Top of Information supplied

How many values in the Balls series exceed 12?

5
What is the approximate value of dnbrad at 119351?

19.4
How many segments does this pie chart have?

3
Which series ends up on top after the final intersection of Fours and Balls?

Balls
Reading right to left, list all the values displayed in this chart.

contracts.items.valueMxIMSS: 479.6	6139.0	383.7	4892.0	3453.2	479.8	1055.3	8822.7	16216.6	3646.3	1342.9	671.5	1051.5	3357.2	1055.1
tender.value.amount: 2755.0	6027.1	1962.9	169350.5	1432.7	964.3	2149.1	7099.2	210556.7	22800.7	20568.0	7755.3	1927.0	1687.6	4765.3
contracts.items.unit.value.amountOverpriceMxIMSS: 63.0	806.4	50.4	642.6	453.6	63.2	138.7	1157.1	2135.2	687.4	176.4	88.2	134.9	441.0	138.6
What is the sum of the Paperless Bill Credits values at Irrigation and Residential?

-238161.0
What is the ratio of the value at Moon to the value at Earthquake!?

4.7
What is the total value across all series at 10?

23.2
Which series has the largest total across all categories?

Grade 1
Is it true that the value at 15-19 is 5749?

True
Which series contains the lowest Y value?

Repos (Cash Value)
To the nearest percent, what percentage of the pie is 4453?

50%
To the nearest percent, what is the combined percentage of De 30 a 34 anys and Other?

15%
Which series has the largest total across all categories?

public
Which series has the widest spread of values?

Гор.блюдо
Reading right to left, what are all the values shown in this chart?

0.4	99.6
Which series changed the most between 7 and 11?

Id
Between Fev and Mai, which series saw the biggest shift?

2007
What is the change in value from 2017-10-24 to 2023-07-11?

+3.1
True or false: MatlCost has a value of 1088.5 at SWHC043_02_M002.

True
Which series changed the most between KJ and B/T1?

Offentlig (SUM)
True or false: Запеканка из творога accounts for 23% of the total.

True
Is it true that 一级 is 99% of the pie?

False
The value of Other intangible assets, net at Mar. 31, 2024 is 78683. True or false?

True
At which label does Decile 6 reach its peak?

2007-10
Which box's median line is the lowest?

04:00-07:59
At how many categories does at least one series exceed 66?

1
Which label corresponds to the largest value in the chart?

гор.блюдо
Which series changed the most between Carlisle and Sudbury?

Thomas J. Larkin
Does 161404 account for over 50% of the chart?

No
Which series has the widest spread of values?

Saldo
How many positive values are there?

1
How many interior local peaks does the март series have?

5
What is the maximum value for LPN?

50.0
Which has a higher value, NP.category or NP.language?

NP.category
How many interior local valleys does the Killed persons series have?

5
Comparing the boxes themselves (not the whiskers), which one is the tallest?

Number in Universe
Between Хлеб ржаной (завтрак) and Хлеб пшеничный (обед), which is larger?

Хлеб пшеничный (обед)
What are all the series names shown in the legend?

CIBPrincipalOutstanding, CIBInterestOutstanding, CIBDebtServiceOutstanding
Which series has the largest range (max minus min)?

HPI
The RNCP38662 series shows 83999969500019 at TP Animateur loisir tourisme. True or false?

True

Bottom of Information supplied

## What this task involves
Copy these lines verbatim.

## Solution
How many values in the Balls series exceed 12?

5
What is the approximate value of dnbrad at 119351?

19.4
How many segments does this pie chart have?

3
Which series ends up on top after the final intersection of Fours and Balls?

Balls
Reading right to left, list all the values displayed in this chart.

contracts.items.valueMxIMSS: 479.6	6139.0	383.7	4892.0	3453.2	479.8	1055.3	8822.7	16216.6	3646.3	1342.9	671.5	1051.5	3357.2	1055.1
tender.value.amount: 2755.0	6027.1	1962.9	169350.5	1432.7	964.3	2149.1	7099.2	210556.7	22800.7	20568.0	7755.3	1927.0	1687.6	4765.3
contracts.items.unit.value.amountOverpriceMxIMSS: 63.0	806.4	50.4	642.6	453.6	63.2	138.7	1157.1	2135.2	687.4	176.4	88.2	134.9	441.0	138.6
What is the sum of the Paperless Bill Credits values at Irrigation and Residential?

-238161.0
What is the ratio of the value at Moon to the value at Earthquake!?

4.7
What is the total value across all series at 10?

23.2
Which series has the largest total across all categories?

Grade 1
Is it true that the value at 15-19 is 5749?

True
Which series contains the lowest Y value?

Repos (Cash Value)
To the nearest percent, what percentage of the pie is 4453?

50%
To the nearest percent, what is the combined percentage of De 30 a 34 anys and Other?

15%
Which series has the largest total across all categories?

public
Which series has the widest spread of values?

Гор.блюдо
Reading right to left, what are all the values shown in this chart?

0.4	99.6
Which series changed the most between 7 and 11?

Id
Between Fev and Mai, which series saw the biggest shift?

2007
What is the change in value from 2017-10-24 to 2023-07-11?

+3.1
True or false: MatlCost has a value of 1088.5 at SWHC043_02_M002.

True
Which series changed the most between KJ and B/T1?

Offentlig (SUM)
True or false: Запеканка из творога accounts for 23% of the total.

True
Is it true that 一级 is 99% of the pie?

False
The value of Other intangible assets, net at Mar. 31, 2024 is 78683. True or false?

True
At which label does Decile 6 reach its peak?

2007-10
Which box's median line is the lowest?

04:00-07:59
At how many categories does at least one series exceed 66?

1
Which label corresponds to the largest value in the chart?

гор.блюдо
Which series changed the most between Carlisle and Sudbury?

Thomas J. Larkin
Does 161404 account for over 50% of the chart?

No
Which series has the widest spread of values?

Saldo
How many positive values are there?

1
How many interior local peaks does the март series have?

5
What is the maximum value for LPN?

50.0
Which has a higher value, NP.category or NP.language?

NP.category
How many interior local valleys does the Killed persons series have?

5
Comparing the boxes themselves (not the whiskers), which one is the tallest?

Number in Universe
Between Хлеб ржаной (завтрак) and Хлеб пшеничный (обед), which is larger?

Хлеб пшеничный (обед)
What are all the series names shown in the legend?

CIBPrincipalOutstanding, CIBInterestOutstanding, CIBDebtServiceOutstanding
Which series has the largest range (max minus min)?

HPI
The RNCP38662 series shows 83999969500019 at TP Animateur loisir tourisme. True or false?

True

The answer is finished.